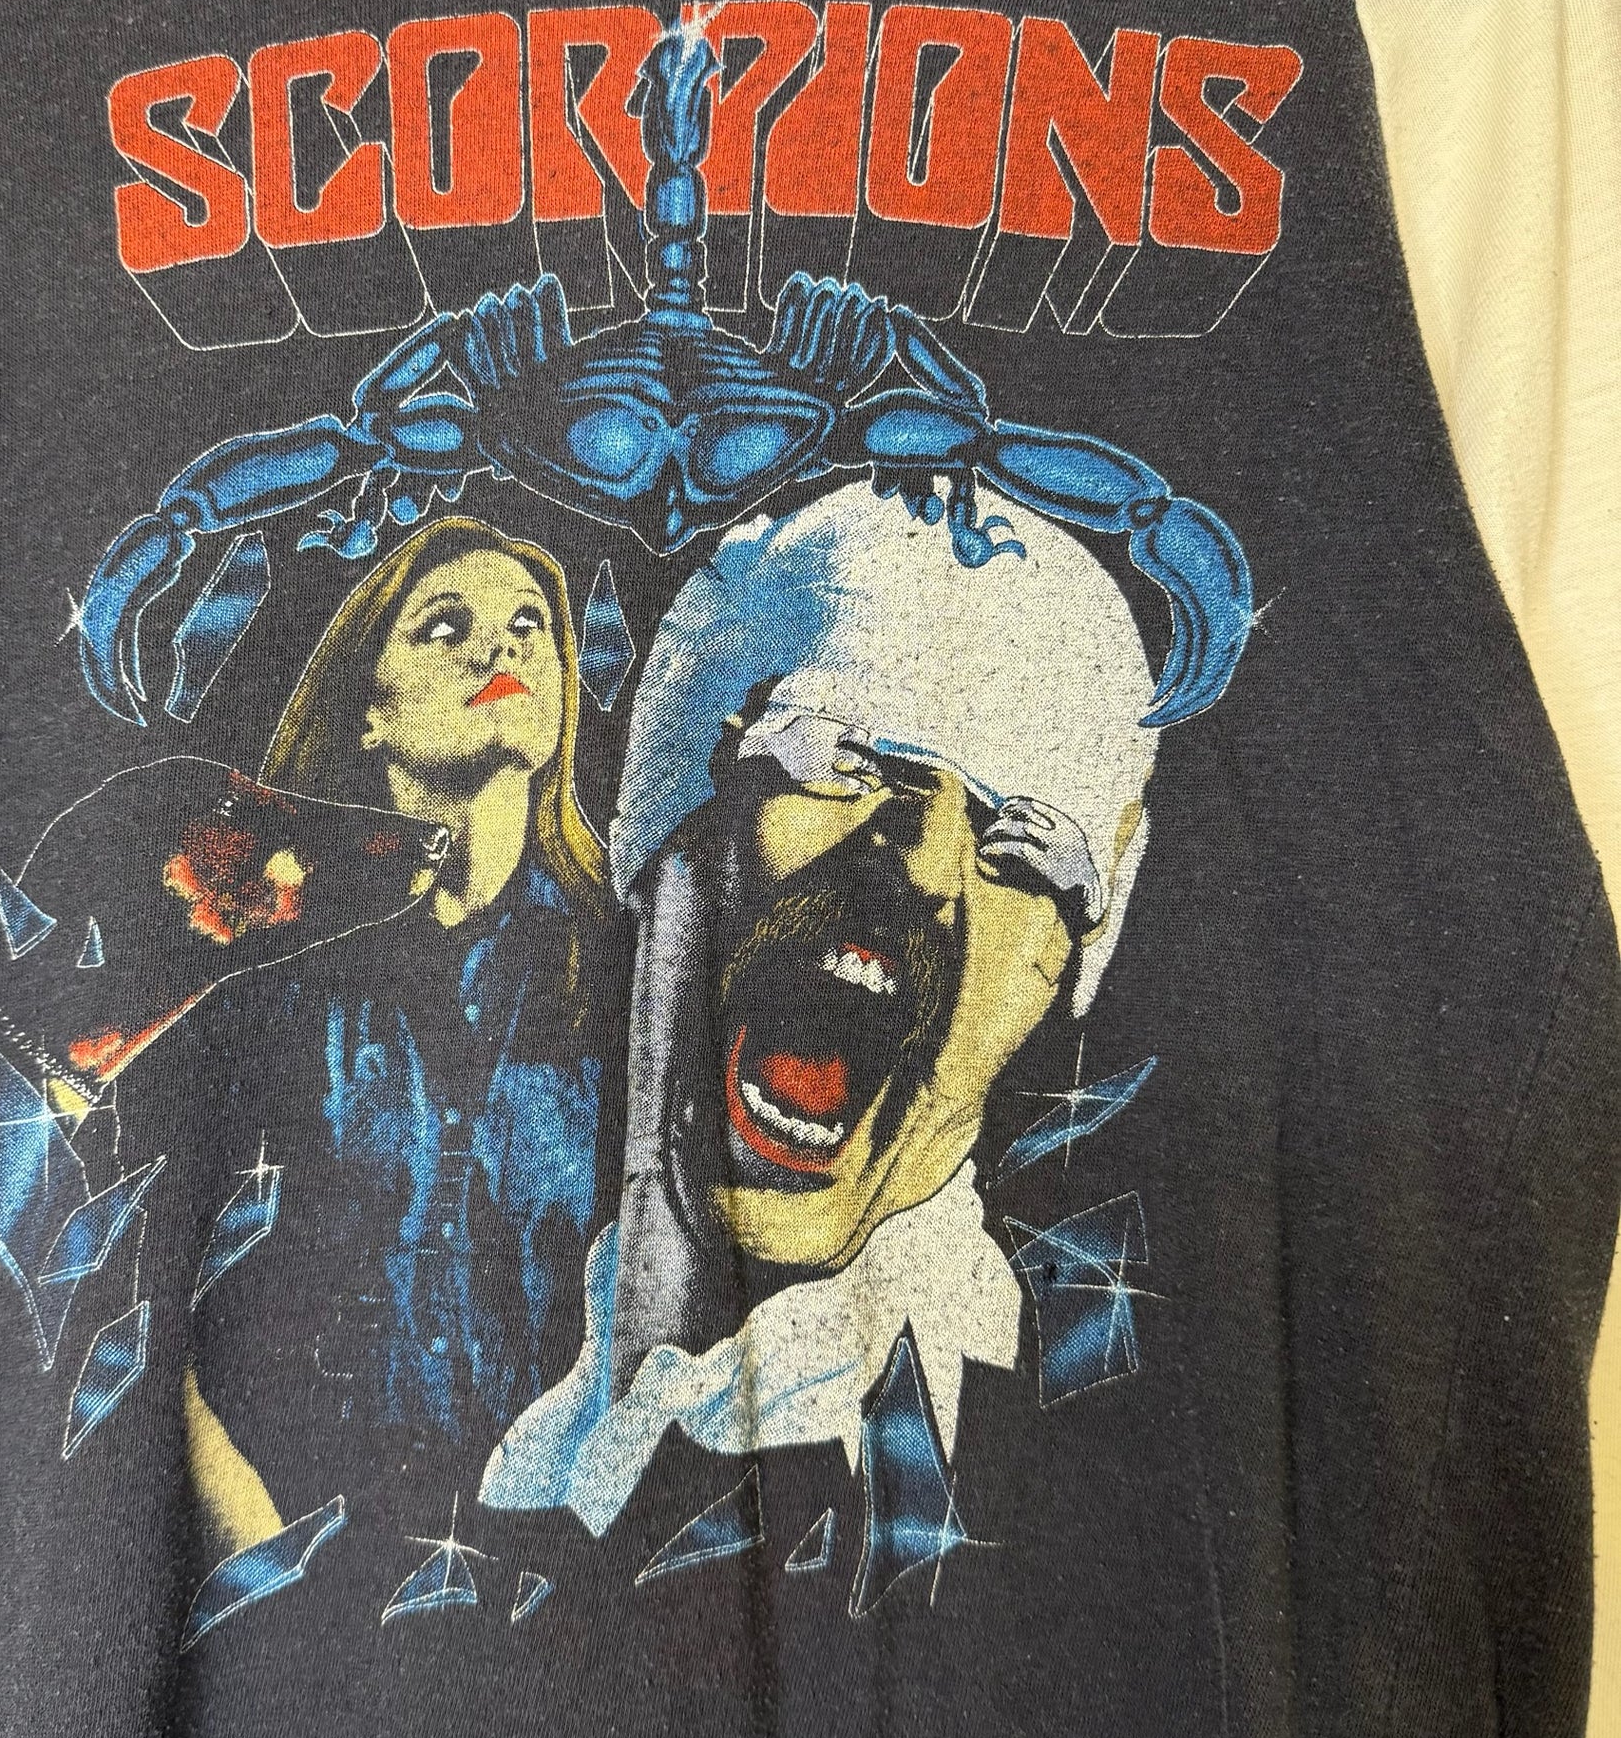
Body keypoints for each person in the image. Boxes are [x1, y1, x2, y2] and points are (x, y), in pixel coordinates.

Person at [483, 480, 1164, 1533]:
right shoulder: (541, 1449)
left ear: (1064, 956)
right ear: (680, 828)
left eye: (1021, 836)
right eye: (846, 752)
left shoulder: (962, 1471)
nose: (922, 864)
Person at [180, 516, 619, 1560]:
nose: (501, 646)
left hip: (571, 1577)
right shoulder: (259, 963)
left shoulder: (632, 962)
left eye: (530, 626)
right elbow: (149, 1288)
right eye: (445, 627)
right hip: (300, 1561)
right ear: (368, 714)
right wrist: (259, 1554)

※

→ **Task description**: Restate only the lines running from the start of the material above through the line containing "left eye: (1021, 836)", ends included. No pictures.

→ **Response area**:
Body keypoints for each person in the image. Boxes are [x1, y1, x2, y2] and points are (x, y), in pixel coordinates.

Person at [483, 480, 1164, 1533]:
right shoulder: (541, 1449)
left ear: (1064, 956)
right ear: (680, 828)
left eye: (1021, 836)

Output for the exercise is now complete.